Render the listing below as a Markdown table with the columns Row and Text, going from the line containing "deney sahasına dönüşmektedir." through the line containing "eylemi tahkim eden". Number each line in the Row column and leave out any blank lines.

▶ **Records taken from a dataset**:
####

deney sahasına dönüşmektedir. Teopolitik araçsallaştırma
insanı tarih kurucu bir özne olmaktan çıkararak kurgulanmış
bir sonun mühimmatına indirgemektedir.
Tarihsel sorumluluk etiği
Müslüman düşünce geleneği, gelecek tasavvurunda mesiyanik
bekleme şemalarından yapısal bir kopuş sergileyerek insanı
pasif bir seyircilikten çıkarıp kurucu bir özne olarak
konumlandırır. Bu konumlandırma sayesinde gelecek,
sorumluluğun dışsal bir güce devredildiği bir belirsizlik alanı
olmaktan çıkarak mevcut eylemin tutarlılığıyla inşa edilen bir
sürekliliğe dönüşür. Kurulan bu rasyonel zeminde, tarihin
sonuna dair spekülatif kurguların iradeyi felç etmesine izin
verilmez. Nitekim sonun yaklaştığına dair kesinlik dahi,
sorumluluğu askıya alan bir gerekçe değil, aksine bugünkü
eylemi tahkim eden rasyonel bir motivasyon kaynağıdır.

####

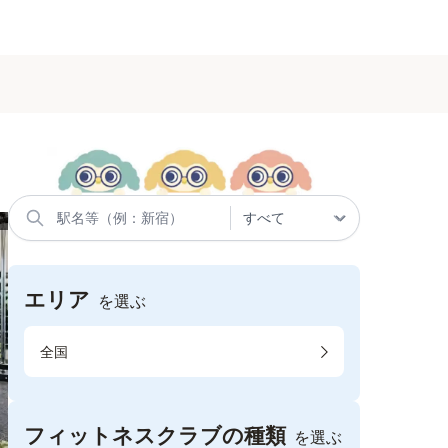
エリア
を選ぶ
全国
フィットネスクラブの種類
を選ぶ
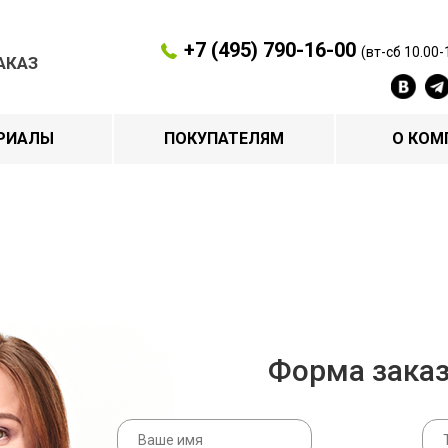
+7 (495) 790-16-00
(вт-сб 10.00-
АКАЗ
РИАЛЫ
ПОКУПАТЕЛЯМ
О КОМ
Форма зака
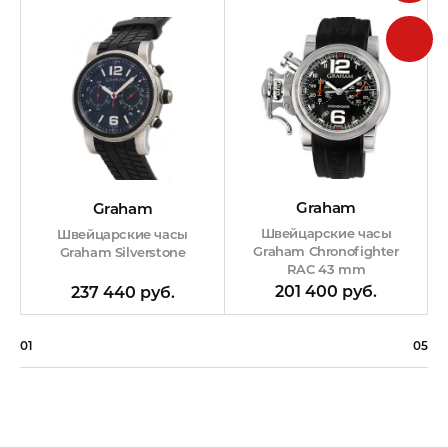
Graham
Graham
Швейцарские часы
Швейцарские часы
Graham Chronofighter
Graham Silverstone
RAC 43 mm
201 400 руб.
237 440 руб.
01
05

####

▶ **ANSWER SECTION**:
| Row | Text |
|---|---|
| 1 | deney sahasına dönüşmektedir. Teopolitik araçsallaştırma |
| 2 | insanı tarih kurucu bir özne olmaktan çıkararak kurgulanmış |
| 3 | bir sonun mühimmatına indirgemektedir. |
| 4 | Tarihsel sorumluluk etiği |
| 5 | Müslüman düşünce geleneği, gelecek tasavvurunda mesiyanik |
| 6 | bekleme şemalarından yapısal bir kopuş sergileyerek insanı |
| 7 | pasif bir seyircilikten çıkarıp kurucu bir özne olarak |
| 8 | konumlandırır. Bu konumlandırma sayesinde gelecek, |
| 9 | sorumluluğun dışsal bir güce devredildiği bir belirsizlik alanı |
| 10 | olmaktan çıkarak mevcut eylemin tutarlılığıyla inşa edilen bir |
| 11 | sürekliliğe dönüşür. Kurulan bu rasyonel zeminde, tarihin |
| 12 | sonuna dair spekülatif kurguların iradeyi felç etmesine izin |
| 13 | verilmez. Nitekim sonun yaklaştığına dair kesinlik dahi, |
| 14 | sorumluluğu askıya alan bir gerekçe değil, aksine bugünkü |
| 15 | eylemi tahkim eden rasyonel bir motivasyon kaynağıdır. |